## Task objective
Edit the items from the start through the line with "BROCHURE 2023 LUXXU HOME" by changing every "Login" to "Log In" and keeping everything else the same.

(Dataset entries)
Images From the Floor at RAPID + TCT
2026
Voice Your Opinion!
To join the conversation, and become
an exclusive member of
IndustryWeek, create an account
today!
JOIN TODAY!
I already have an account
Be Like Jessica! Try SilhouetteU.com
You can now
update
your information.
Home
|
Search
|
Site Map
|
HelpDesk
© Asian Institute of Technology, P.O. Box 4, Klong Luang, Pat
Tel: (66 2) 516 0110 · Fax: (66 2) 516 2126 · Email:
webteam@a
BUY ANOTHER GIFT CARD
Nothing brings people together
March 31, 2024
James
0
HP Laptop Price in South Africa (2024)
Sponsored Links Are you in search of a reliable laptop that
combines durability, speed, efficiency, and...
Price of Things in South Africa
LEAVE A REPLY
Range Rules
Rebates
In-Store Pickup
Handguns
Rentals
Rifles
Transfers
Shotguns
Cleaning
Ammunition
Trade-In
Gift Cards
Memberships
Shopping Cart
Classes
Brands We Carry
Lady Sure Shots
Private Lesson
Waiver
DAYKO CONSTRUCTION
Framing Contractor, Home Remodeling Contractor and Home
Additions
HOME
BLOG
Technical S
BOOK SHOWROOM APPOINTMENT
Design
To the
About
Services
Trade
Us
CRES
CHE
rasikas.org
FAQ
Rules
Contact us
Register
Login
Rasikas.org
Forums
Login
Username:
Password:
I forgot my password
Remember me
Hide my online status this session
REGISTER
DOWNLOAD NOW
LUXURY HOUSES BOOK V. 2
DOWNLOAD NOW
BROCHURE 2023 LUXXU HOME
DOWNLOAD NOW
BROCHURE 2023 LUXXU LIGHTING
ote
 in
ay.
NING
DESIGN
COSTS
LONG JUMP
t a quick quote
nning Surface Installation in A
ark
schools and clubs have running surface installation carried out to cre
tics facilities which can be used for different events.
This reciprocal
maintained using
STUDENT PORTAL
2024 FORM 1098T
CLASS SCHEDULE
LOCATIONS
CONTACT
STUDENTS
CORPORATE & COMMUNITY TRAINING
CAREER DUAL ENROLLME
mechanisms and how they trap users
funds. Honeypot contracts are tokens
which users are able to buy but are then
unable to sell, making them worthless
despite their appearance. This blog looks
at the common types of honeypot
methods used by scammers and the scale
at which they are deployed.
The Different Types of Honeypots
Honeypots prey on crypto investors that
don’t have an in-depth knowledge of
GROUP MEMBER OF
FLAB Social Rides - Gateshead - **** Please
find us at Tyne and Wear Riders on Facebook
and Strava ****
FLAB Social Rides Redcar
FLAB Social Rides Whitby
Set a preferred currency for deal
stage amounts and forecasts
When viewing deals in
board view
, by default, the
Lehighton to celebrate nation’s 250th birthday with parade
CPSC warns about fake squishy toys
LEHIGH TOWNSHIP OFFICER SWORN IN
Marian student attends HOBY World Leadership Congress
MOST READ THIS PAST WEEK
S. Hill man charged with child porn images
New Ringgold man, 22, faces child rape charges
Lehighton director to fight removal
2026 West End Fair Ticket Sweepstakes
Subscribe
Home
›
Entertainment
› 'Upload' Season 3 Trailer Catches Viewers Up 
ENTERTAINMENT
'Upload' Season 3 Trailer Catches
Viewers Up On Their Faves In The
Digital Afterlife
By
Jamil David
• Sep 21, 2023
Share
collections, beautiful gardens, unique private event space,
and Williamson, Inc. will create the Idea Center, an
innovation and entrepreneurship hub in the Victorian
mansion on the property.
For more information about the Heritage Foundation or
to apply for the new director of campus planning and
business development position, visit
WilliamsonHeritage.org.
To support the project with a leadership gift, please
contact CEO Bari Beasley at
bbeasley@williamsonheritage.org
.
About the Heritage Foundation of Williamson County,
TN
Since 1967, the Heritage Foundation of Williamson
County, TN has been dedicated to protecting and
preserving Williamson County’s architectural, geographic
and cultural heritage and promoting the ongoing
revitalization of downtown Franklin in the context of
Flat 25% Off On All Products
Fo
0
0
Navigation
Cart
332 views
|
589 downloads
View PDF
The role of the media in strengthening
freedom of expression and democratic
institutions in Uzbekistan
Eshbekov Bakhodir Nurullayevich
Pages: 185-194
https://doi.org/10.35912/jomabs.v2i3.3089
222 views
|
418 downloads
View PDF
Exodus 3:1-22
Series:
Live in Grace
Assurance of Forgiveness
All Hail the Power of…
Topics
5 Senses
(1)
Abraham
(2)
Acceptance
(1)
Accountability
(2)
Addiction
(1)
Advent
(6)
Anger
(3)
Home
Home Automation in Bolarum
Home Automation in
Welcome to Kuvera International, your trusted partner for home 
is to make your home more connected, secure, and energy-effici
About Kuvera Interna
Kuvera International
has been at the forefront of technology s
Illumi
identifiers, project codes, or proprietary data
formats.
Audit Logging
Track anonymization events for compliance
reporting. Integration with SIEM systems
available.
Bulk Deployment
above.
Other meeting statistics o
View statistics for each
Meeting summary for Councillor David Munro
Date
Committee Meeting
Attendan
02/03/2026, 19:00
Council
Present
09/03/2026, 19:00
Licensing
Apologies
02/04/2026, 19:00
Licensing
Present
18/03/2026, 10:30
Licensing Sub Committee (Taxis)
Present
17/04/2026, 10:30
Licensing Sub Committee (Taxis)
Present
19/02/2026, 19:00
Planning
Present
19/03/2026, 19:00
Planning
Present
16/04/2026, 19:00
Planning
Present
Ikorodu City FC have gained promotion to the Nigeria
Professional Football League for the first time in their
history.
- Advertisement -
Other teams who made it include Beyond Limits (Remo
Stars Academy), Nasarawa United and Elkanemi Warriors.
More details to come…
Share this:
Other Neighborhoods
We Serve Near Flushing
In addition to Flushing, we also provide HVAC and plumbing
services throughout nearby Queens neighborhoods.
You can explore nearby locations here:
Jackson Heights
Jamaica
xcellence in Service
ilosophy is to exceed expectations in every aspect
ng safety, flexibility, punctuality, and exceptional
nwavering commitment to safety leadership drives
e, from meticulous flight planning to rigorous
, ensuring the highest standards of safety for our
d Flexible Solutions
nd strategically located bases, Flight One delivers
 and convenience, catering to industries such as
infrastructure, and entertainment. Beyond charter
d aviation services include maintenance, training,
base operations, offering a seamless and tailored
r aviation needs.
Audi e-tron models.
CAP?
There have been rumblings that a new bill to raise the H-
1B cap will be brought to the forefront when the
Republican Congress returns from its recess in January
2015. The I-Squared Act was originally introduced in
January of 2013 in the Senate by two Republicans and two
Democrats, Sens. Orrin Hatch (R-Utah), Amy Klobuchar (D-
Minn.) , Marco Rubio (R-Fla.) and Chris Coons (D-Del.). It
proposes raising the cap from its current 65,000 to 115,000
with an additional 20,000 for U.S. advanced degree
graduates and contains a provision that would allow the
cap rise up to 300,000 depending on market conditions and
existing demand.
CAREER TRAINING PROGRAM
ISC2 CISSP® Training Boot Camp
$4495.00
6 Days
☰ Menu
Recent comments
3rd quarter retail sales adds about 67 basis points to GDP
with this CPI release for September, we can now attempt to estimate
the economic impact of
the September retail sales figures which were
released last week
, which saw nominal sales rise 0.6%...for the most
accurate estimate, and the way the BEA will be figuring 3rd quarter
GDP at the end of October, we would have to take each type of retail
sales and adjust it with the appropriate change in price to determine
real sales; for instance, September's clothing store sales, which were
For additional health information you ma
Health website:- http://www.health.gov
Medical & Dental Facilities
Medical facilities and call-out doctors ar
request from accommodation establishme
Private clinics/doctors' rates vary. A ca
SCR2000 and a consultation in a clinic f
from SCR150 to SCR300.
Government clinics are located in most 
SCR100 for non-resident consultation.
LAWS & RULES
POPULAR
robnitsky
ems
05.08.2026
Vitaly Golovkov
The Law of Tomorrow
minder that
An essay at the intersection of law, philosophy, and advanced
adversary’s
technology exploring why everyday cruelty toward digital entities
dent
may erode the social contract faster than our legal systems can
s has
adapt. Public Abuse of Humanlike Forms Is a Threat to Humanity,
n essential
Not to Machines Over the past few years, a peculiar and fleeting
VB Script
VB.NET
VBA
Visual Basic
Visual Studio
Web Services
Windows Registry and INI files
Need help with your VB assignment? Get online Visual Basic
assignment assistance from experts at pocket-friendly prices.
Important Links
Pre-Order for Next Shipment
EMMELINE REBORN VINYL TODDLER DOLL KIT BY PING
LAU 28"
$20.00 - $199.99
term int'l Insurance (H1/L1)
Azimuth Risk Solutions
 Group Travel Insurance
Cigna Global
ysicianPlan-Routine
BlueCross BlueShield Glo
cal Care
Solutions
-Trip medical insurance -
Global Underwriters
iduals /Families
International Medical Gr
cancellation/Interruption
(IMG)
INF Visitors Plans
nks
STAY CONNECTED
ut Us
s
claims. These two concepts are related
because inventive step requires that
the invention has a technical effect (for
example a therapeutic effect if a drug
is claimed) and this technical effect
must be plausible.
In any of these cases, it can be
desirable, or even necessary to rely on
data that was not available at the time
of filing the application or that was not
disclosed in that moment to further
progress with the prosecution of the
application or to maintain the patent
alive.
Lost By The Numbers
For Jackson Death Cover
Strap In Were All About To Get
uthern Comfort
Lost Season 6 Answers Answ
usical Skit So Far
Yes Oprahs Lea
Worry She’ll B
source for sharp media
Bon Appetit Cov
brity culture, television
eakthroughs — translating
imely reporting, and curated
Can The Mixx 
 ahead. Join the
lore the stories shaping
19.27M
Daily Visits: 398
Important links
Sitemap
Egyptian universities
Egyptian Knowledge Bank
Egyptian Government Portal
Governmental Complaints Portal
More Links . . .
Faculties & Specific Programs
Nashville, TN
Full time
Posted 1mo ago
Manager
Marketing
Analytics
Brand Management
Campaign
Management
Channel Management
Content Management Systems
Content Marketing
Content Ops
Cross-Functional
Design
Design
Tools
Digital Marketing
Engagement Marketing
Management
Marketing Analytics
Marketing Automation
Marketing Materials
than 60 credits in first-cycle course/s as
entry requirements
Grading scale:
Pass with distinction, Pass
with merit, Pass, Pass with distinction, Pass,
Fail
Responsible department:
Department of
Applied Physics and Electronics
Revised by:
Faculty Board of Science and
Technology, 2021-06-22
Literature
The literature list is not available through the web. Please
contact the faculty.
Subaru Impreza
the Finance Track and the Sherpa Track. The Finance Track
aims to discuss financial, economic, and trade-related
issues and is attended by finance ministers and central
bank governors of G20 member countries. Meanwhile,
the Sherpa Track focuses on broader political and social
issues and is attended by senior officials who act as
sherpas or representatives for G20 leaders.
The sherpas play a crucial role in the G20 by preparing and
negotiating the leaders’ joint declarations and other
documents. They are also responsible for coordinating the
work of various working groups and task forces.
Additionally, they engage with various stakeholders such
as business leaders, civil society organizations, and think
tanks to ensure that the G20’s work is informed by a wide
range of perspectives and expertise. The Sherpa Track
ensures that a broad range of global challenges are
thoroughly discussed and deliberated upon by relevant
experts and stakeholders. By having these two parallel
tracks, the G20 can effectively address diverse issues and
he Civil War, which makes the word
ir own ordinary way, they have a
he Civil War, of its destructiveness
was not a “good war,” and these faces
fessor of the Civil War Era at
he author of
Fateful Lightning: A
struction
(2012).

## Result of the task
Images From the Floor at RAPID + TCT
2026
Voice Your Opinion!
To join the conversation, and become
an exclusive member of
IndustryWeek, create an account
today!
JOIN TODAY!
I already have an account
Be Like Jessica! Try SilhouetteU.com
You can now
update
your information.
Home
|
Search
|
Site Map
|
HelpDesk
© Asian Institute of Technology, P.O. Box 4, Klong Luang, Pat
Tel: (66 2) 516 0110 · Fax: (66 2) 516 2126 · Email:
webteam@a
BUY ANOTHER GIFT CARD
Nothing brings people together
March 31, 2024
James
0
HP Laptop Price in South Africa (2024)
Sponsored Links Are you in search of a reliable laptop that
combines durability, speed, efficiency, and...
Price of Things in South Africa
LEAVE A REPLY
Range Rules
Rebates
In-Store Pickup
Handguns
Rentals
Rifles
Transfers
Shotguns
Cleaning
Ammunition
Trade-In
Gift Cards
Memberships
Shopping Cart
Classes
Brands We Carry
Lady Sure Shots
Private Lesson
Waiver
DAYKO CONSTRUCTION
Framing Contractor, Home Remodeling Contractor and Home
Additions
HOME
BLOG
Technical S
BOOK SHOWROOM APPOINTMENT
Design
To the
About
Services
Trade
Us
CRES
CHE
rasikas.org
FAQ
Rules
Contact us
Register
Log In
Rasikas.org
Forums
Log In
Username:
Password:
I forgot my password
Remember me
Hide my online status this session
REGISTER
DOWNLOAD NOW
LUXURY HOUSES BOOK V. 2
DOWNLOAD NOW
BROCHURE 2023 LUXXU HOME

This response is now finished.